Aren't all of these a way too complex? All I want of a "social network" is to create a page to express my personality efficiently (by presenting whoever interested some pictures, music and quotes I like, publishing some thoughts of mine perhaps) and let them leave me a message (not to talk, just to leave a message, I will contact them by the contacts they may provide (e.g. WhatsApp/Telegram/email) if and when I want). Nothing else. The page is to be easy to find for everybody and free for me to have (requiring no maintenance nor a hosting subscription). What options match this the best?
There are Reddit and HN for crowd discussions, there are WhatsApp and Telegram to chat with friends, there is Twitter (with relaxed message length limit, finally!) to post your updates if you want and to contact people publicly. All we actually need "a facebook" for is to present ourselves.

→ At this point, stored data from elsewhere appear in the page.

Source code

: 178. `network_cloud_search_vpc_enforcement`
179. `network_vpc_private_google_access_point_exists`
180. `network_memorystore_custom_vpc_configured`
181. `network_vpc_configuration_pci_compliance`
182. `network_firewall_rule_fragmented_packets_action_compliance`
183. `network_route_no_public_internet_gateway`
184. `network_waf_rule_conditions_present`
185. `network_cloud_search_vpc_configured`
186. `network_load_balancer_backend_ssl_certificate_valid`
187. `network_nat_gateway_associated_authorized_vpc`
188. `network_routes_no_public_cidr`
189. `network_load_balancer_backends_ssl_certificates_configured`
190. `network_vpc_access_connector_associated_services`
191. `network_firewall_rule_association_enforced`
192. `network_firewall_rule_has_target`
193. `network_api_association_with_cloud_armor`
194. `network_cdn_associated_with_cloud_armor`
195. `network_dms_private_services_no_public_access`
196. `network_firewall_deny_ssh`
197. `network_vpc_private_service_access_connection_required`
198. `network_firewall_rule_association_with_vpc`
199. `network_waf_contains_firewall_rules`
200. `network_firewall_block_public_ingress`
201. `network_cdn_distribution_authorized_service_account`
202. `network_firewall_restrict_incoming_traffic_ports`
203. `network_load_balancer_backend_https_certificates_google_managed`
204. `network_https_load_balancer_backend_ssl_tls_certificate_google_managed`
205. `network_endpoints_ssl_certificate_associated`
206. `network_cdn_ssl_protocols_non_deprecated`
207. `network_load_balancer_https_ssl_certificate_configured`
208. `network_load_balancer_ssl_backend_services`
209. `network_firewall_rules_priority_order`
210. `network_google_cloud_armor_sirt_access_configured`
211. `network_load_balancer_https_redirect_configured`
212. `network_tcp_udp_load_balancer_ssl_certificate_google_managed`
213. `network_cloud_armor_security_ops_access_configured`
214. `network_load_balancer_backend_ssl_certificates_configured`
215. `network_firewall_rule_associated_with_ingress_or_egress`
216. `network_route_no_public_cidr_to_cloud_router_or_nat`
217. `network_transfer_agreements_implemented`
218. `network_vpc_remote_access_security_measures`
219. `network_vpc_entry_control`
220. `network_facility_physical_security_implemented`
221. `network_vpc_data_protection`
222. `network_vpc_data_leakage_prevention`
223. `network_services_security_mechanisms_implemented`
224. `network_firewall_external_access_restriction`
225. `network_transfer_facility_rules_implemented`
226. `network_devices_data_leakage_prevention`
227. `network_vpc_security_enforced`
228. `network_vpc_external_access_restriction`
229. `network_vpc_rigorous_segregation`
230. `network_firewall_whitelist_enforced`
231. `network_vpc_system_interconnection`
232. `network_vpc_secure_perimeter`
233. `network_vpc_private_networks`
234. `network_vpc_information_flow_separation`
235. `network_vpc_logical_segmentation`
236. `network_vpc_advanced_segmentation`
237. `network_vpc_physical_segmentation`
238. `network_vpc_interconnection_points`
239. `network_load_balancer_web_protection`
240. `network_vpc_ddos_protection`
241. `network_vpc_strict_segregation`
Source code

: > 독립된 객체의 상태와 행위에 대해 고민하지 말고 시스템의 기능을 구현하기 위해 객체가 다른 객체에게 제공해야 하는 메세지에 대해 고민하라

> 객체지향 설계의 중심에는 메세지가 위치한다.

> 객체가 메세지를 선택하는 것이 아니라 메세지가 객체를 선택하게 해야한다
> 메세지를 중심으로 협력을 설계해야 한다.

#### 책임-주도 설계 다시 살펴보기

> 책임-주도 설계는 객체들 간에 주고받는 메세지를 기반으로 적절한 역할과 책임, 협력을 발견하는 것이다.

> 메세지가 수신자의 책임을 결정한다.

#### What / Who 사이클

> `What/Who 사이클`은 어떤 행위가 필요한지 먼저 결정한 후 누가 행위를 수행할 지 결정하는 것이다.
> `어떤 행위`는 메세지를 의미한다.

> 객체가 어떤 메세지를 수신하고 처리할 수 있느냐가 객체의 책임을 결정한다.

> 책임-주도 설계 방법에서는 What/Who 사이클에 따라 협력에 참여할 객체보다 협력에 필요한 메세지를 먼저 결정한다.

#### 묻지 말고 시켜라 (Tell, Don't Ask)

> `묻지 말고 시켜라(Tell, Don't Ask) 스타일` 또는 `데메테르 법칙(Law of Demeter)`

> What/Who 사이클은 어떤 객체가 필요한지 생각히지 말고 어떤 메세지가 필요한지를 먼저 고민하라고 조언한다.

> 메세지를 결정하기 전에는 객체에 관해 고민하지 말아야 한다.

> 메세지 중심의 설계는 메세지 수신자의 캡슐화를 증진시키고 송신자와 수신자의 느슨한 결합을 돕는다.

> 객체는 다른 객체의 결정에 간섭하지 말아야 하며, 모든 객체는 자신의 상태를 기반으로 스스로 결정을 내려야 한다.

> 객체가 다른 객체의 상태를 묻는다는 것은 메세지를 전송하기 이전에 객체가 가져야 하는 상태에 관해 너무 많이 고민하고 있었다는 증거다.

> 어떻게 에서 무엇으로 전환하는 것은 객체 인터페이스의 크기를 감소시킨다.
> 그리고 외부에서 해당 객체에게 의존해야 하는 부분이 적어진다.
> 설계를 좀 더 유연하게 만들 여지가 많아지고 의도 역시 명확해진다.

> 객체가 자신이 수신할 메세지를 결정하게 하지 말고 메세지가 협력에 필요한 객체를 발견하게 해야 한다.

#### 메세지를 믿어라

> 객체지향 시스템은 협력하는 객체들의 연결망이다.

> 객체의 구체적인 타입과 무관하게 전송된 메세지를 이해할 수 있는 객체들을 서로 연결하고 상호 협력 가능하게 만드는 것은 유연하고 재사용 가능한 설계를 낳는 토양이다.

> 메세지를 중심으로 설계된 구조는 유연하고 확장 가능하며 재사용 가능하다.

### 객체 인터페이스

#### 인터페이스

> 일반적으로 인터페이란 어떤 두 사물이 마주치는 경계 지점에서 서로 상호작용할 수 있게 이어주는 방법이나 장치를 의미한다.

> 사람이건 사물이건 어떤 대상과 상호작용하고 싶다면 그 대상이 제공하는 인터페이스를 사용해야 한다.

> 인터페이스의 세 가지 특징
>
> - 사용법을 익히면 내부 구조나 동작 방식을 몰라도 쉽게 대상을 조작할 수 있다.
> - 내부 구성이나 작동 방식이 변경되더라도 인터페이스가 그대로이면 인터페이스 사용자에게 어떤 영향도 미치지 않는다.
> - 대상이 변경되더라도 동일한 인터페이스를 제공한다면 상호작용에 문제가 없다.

However, if you want something that actually promotes social, it is NOT posting stuff about what happened in the past. What you read, saw, some news article about what happened. And then enlessly waste time contributing comments about it.
We need a license that excludes use by user data harvesting companies, such as Google and Facebook. Even if not legally enforceable, it could make a difference, by clearly dividing between good and bad.
On this page you see examples of websites you can host yourself. I'll use Mastodon as an example since I've used it. I know about hubzilla slightly but have not used it.
Mastodon is a platform you can run on your own server. That server you're running is called an instance. You can also register on an instance someone else is running.
Think of a single Mastodon instance as a clone of Twitter. One nice thing is: Your server, your rules.
Then, you can also allow your Mastodon instance and its users and their posts to be discoverable by other instances.
I think it's said to be federated because no one entity controls the content that is being shared. the information is passed around from instance to instance by rules that are defined on a per-instance basis.